> _Given data_:
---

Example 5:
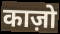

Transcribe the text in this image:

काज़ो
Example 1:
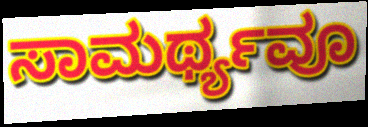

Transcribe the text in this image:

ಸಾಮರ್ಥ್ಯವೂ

> _Your assignment_:
Apart from the pictures, all of the data must be duplicated exactly as shown above.

> _Your response_:
---

Example 5:

Transcribe the text in this image:

काज़ो
Example 1:

Transcribe the text in this image:

ಸಾಮರ್ಥ್ಯವೂ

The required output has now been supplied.